- Excerpted records

☆ ☆ ☆ ☆

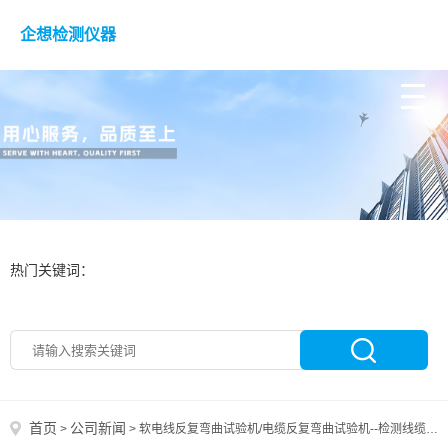
企想检测仪器
热门关键词：
首页
公司新闻
>
>
软电线反复弯曲试验机/电缆反复弯曲试验机--检测线缆反复弯曲下多久断芯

☆ ☆ ☆ ☆

Copy every line of text from the records above without changing anything, and leave the pictures out.

- Finished task
企想检测仪器
热门关键词：
首页
公司新闻
>
>
软电线反复弯曲试验机/电缆反复弯曲试验机--检测线缆反复弯曲下多久断芯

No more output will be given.